Greenville County Council unanimously approved a new zoning classification during its Nov. 16 meeting, creating agricultural zoning in the county for the first time.

Those who live on or near farms in both zoned and unzoned parts of the county can request to zone their land for agricultural use. It allows them to live there, and to build a house on every 5 acres if desired, but it would limit the number of homes that could be built on what farmers and neighbors hope will remain some of the county’s undeveloped farms, pastures and forests.

“They didn’t want the government telling them what to do, but this is their way of telling the government, ‘You do what I want you to do,’” Dill said after the final vote.

Dill said he expects residents who have been opposed to zoning in the past “all over this county” to seek it now that there is a zoning classification that fits their lifestyle and needs. Others, he said, may seek to change existing zoning to ag zoning. Before, the best choice for some farms that were in zoned parts of the county was to seek rural residential zoning, but that had limits on some agricultural activities.
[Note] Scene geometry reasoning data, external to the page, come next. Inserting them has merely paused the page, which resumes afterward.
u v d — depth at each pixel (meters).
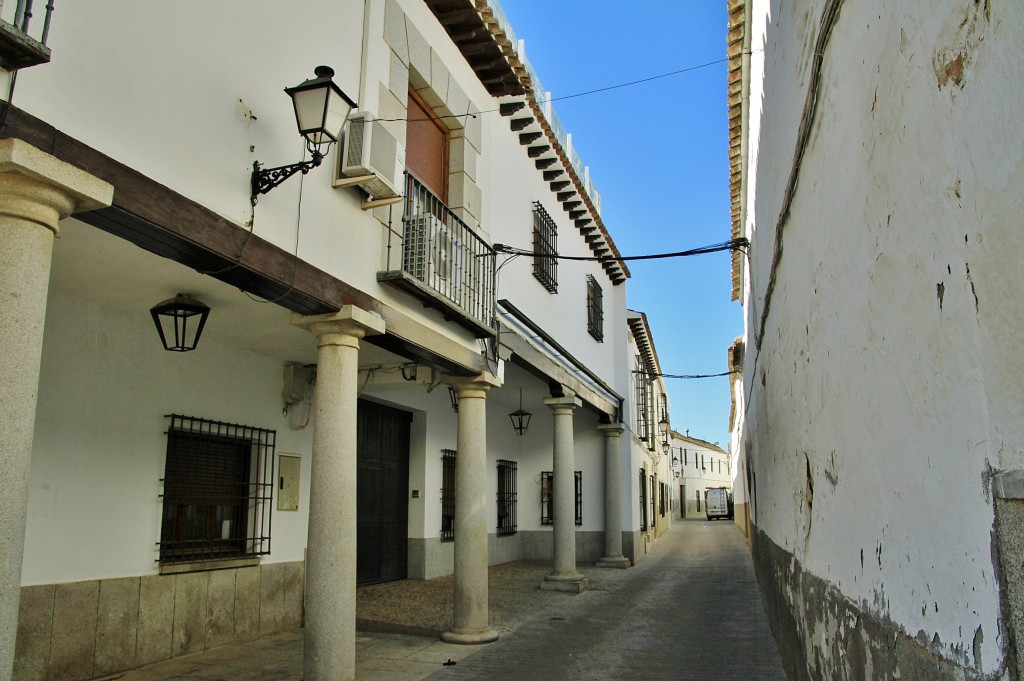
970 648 1.85
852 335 3.27
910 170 2.34
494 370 8.65
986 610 1.75
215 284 5.82
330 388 5.82
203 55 4.61
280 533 8.24
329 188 5.82
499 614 9.98
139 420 6.64
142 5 4.16
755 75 7.44
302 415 8.76
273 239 5.13
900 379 2.50
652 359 24.08
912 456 2.37
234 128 4.83
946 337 2.04
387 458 11.79
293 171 4.90
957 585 1.96
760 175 7.55
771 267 6.52
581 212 14.24
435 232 7.14
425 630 8.32
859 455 3.16
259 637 7.71
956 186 1.94
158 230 4.16
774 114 5.87
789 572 5.93
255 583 7.78
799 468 5.19
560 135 13.57
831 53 3.51
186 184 4.38
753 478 13.46
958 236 1.93
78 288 5.91
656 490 26.31
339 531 5.68
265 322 6.92
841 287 3.49
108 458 6.32
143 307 6.44
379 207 6.37
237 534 7.80
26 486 3.24
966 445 1.89
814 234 4.20
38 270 3.37
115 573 6.29
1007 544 1.63
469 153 8.51
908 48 2.32
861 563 3.12
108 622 6.16
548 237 12.49
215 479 7.56
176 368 7.08
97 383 6.29
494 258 8.68
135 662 6.37
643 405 20.84
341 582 5.64
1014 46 1.58
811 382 4.52
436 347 7.26
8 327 3.23
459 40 8.30
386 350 7.71
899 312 2.51
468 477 8.24
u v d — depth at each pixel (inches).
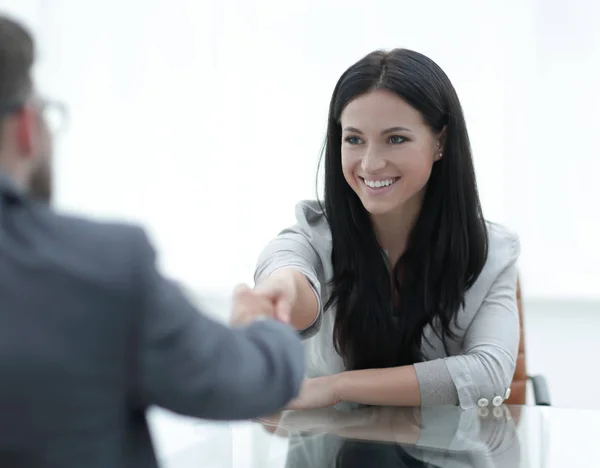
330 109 67.7
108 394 28.6
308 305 60.8
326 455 49.4
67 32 176.1
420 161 64.6
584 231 160.6
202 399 29.9
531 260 162.9
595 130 158.6
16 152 30.6
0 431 27.6
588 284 161.0
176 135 173.9
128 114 175.2
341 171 69.0
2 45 29.9
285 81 168.7
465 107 162.2
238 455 49.7
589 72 157.6
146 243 29.7
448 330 70.7
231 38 170.4
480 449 49.7
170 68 173.5
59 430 27.9
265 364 32.2
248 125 170.9
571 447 50.0
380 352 71.3
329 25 165.8
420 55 65.8
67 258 28.6
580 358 148.9
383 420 56.9
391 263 71.7
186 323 29.6
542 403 76.0
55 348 27.7
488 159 162.6
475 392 63.6
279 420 56.9
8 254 28.2
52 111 32.1
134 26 174.1
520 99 160.6
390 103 63.1
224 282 173.9
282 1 167.2
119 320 28.5
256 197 171.8
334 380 62.2
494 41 160.4
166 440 52.0
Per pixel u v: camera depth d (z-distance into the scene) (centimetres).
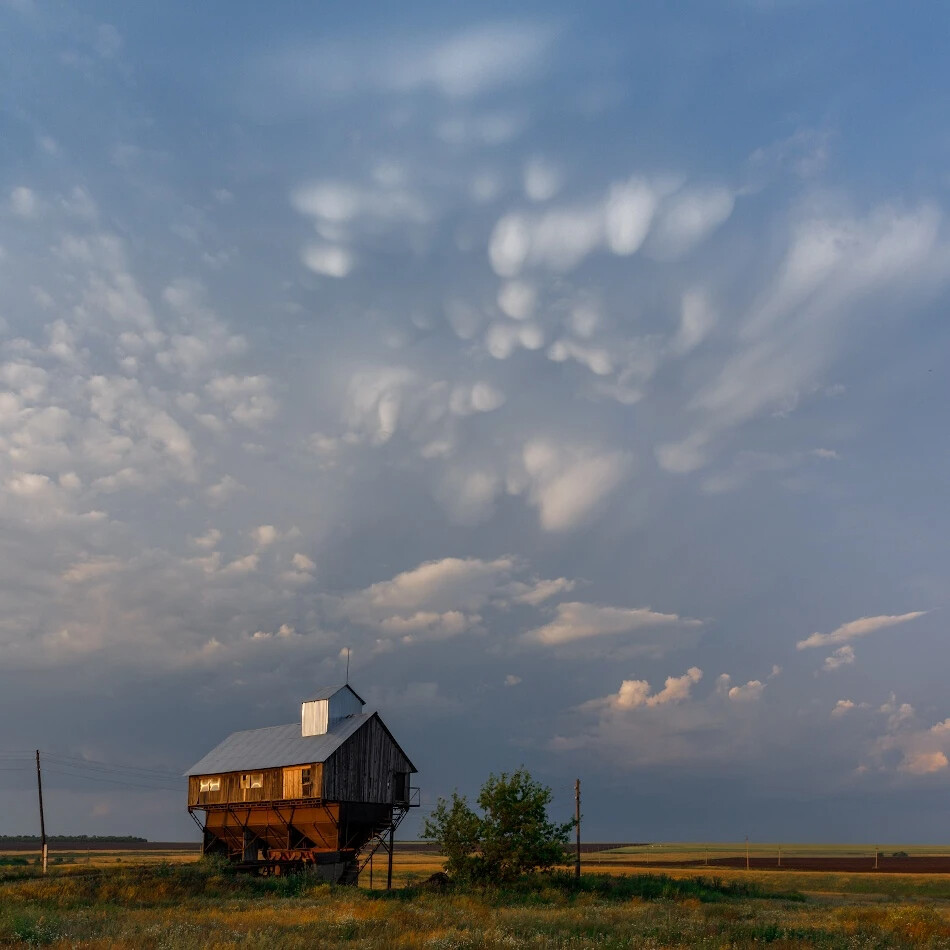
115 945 2520
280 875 7488
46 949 2547
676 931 3136
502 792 5656
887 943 2938
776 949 2730
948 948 2841
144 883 5438
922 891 8762
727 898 6197
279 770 7631
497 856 5591
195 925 3112
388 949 2552
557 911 4206
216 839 8206
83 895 4934
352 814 7425
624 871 11962
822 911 4944
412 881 8575
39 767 9038
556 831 5672
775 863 16350
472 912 3894
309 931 2961
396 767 7931
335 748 7412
Lynn Ballard, whose southern Greenville district includes a large number of farms and who advocated for the zoning classification, said farmers started the process, pushed for solutions, navigated the hurdles and gained support from their neighbors and, ultimately, County Council.

“This is ag district of, by and for the farmers,” Ballard said.

Heather Collins, whose family runs Famoda Farm in Tigerville and helped lead the push for agricultural zoning, said her family’s 300-acre farm would be among the first to seek zoning.

“It’s a tool that we have to protect the large-tract farms,” Collins said. “It’s the first step in being able to keep farming a farm, and we are really excited. Now the work begins to get the word out that it’s available.”

Jason Wright, a northern Greenville County farmer, said agricultural zoning finally gives his community the option to tell county government what the residents want.

“Without the ag zoning, we didn’t have the option to say what we wanted because what we wanted wasn’t an option,” Wright said.

Wright said he most likely would seek zoning for his farm but that it depended on enough landowners cooperating to seek zoning together.

Nearly 180 members of the Cliffs communities in northern Greenville signed a petition to support agricultural zoning. Mel Hudson, a Cliffs resident, said the group wanted to show support for their neighbors and the way of life their neighbors enjoy, even if the Cliffs itself doesn’t “have a dog in the fight.”

The council passed the ordinance on final reading with little discussion. Dill asked council members to support creating the tool for residents.

Council had reserved the ability to make amendments to the ordinance before final reading, but no amendments were introduced and it passed as drafted by county staff.

Residents who are in an unzoned area and want to seek zoning can be eligible in two ways. The most straightforward path is if their property is contiguous to zoned land. Landowners can also petition the county for zoning if they have at least 1 square mile of land where 60 percent of the property owners who own at least 60 percent of the land request zoning.

Landowners, with support of at least 15 percent of a voting precinct, can also ask for a referendum and vote on zoning an area of land.

It’s not usually a quick or easy process to zone large areas of land. A group in southern Greenville previously spent more than two years talking to residents before petitioning to zone more than 7,000 acres as rural residential.

But Collins hopes the process may move more swiftly for a number of farmers in northern Greenville because they have already discussed zoning and have enough land to meet the county’s requirements.